INPUT FOR THIS TASK below:

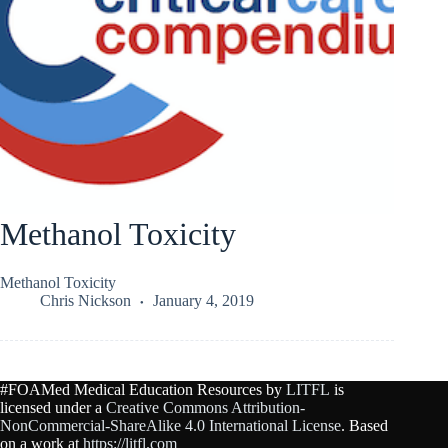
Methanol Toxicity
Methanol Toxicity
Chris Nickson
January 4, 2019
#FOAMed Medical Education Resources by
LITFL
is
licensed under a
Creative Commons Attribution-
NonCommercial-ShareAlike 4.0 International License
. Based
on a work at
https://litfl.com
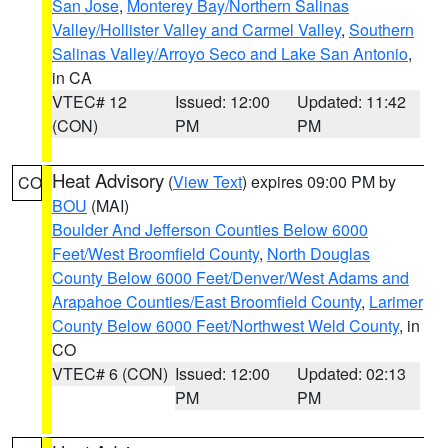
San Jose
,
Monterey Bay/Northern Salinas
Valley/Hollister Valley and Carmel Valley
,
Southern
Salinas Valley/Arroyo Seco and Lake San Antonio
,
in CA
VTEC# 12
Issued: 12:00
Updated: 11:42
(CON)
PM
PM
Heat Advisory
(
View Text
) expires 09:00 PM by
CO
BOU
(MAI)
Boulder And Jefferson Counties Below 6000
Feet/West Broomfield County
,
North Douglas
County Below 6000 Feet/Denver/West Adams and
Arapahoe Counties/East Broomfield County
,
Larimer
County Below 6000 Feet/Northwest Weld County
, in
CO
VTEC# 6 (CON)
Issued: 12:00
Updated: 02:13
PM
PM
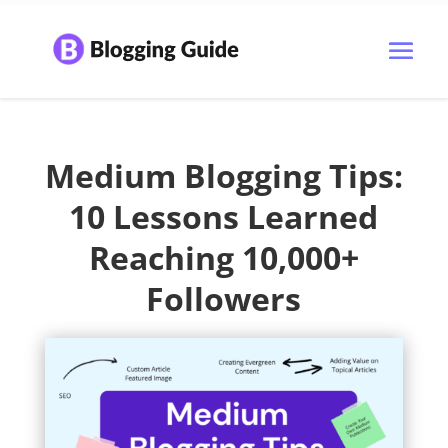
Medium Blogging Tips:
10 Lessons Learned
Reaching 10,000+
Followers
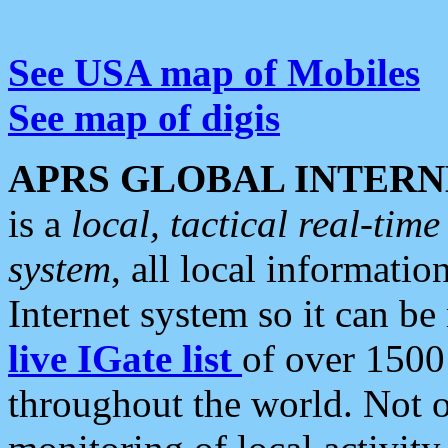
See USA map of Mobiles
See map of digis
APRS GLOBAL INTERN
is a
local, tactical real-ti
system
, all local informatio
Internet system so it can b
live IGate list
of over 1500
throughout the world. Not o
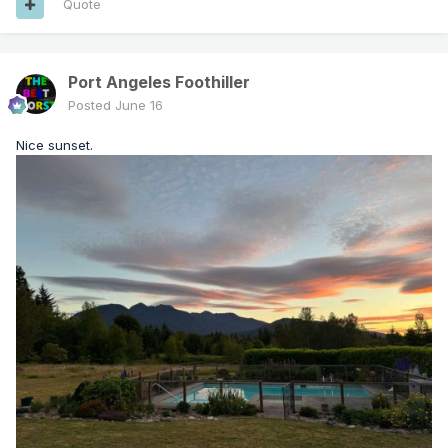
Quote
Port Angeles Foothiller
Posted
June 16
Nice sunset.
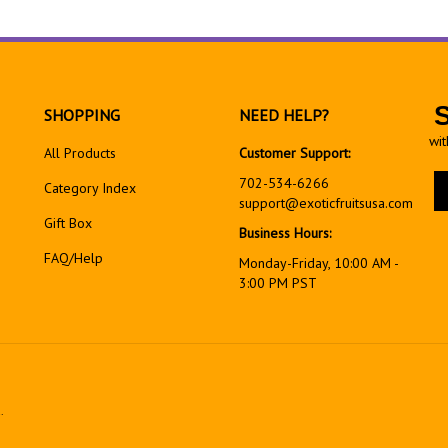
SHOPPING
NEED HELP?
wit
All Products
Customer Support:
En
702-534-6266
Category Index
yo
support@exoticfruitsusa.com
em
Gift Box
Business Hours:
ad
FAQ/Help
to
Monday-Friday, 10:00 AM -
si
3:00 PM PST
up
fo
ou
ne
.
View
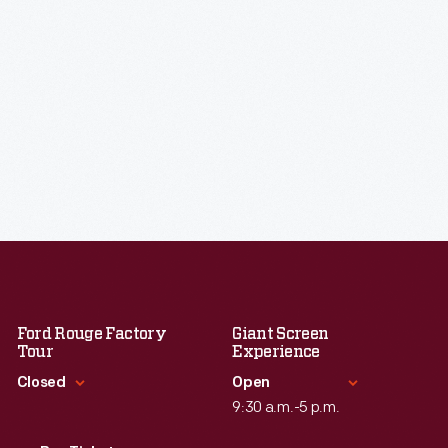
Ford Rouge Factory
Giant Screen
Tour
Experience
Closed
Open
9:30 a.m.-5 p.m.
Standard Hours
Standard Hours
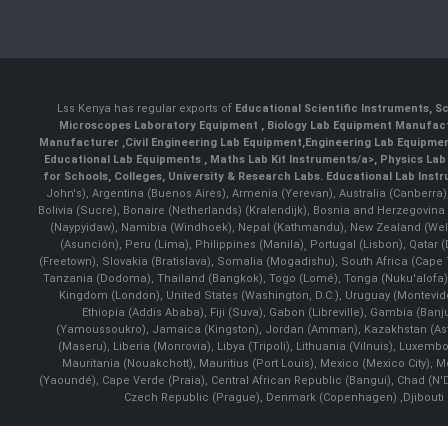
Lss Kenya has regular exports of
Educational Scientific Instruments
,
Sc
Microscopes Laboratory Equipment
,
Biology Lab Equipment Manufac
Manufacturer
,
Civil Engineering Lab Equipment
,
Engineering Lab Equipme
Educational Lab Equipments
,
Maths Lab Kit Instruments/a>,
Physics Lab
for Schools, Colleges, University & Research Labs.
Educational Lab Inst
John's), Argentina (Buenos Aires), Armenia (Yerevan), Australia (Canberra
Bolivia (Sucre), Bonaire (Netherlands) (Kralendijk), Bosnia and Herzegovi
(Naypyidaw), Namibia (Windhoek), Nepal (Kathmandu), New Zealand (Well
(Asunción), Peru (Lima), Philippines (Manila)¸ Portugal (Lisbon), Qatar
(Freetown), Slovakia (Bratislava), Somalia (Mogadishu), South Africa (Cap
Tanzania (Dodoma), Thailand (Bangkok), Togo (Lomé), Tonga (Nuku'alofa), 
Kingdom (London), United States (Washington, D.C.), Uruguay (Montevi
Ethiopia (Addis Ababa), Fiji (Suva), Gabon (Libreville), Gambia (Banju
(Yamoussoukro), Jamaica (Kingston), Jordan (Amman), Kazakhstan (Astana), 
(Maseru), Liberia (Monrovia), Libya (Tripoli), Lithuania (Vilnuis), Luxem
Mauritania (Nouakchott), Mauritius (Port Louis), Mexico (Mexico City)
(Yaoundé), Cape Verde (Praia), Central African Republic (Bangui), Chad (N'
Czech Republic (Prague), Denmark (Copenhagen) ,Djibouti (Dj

End of INPUT FOR THIS TASK.
INPUT FOR THIS TASK below:

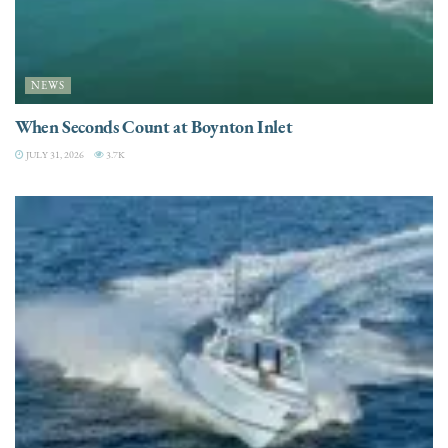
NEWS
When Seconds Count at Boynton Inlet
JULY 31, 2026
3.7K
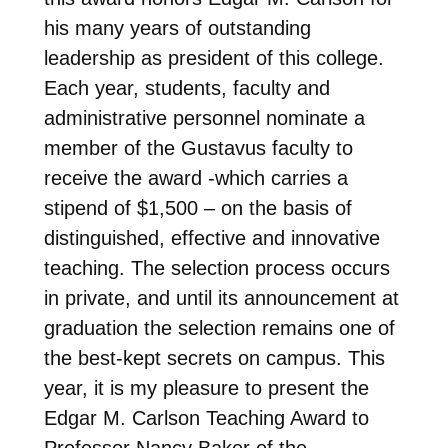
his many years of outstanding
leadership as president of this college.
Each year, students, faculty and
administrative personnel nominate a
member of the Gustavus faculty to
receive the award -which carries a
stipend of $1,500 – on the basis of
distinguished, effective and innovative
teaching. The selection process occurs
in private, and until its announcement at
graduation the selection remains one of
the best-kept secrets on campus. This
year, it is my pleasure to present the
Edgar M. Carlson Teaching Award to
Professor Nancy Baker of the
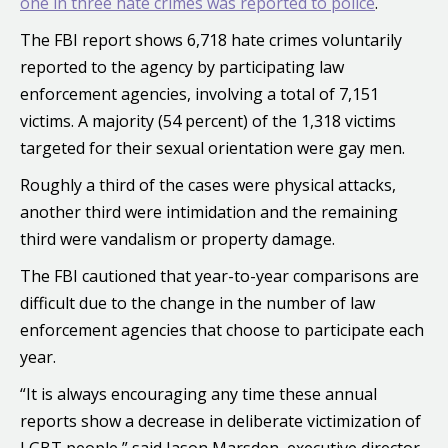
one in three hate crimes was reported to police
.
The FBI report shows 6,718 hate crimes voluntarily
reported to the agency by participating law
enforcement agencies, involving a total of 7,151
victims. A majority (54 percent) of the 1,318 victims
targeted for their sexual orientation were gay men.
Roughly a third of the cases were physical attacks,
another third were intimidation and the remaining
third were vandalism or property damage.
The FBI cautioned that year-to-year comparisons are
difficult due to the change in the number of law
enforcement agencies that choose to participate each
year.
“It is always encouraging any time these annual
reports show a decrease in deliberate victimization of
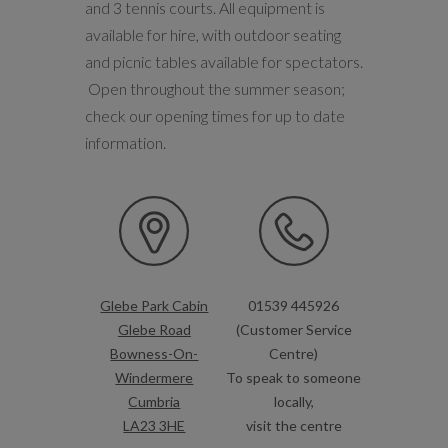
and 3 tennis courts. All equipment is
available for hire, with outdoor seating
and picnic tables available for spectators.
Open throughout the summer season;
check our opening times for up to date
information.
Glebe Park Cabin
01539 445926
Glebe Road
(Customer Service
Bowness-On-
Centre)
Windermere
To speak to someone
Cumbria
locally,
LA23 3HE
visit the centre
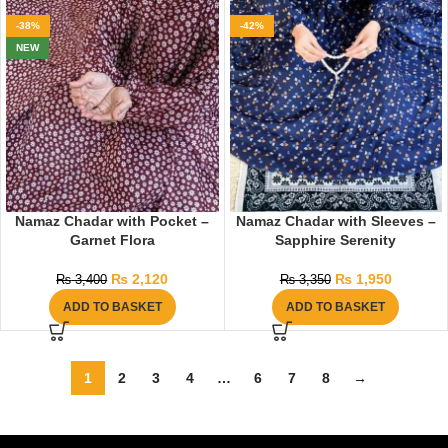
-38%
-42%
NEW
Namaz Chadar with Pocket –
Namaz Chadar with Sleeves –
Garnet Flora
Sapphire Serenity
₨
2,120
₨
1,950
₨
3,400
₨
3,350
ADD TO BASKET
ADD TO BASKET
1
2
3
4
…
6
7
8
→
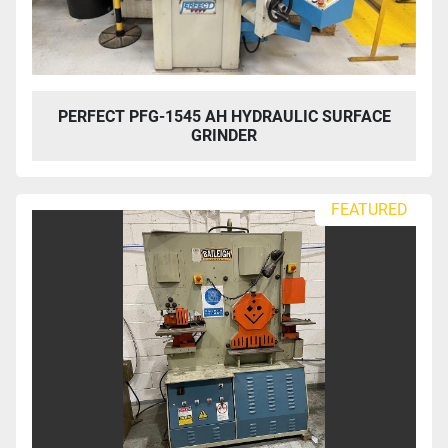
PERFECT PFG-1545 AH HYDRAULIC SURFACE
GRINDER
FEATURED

End of INPUT FOR THIS TASK.
INPUT FOR THIS TASK below:

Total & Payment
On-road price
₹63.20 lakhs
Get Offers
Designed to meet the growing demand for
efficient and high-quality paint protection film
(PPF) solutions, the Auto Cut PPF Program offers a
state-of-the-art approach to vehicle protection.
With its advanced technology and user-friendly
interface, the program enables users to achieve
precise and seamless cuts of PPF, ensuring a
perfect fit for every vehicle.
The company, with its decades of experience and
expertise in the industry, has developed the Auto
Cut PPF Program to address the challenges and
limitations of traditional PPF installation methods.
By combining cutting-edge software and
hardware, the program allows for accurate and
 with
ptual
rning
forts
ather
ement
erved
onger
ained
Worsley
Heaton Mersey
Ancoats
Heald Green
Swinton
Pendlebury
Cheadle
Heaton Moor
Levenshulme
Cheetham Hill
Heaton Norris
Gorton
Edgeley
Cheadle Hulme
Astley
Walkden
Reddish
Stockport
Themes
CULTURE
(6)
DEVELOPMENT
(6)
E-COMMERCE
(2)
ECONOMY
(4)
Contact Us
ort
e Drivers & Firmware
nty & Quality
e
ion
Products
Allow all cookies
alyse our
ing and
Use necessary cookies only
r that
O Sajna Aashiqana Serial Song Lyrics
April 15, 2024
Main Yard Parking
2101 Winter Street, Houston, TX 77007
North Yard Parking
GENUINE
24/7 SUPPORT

End of INPUT FOR THIS TASK.

▶ **THE TASK**
Read the listing line by line, and copy each line in which the word "Yard" is found.

▶ **OUTPUT OF THE TASK**
Main Yard Parking
North Yard Parking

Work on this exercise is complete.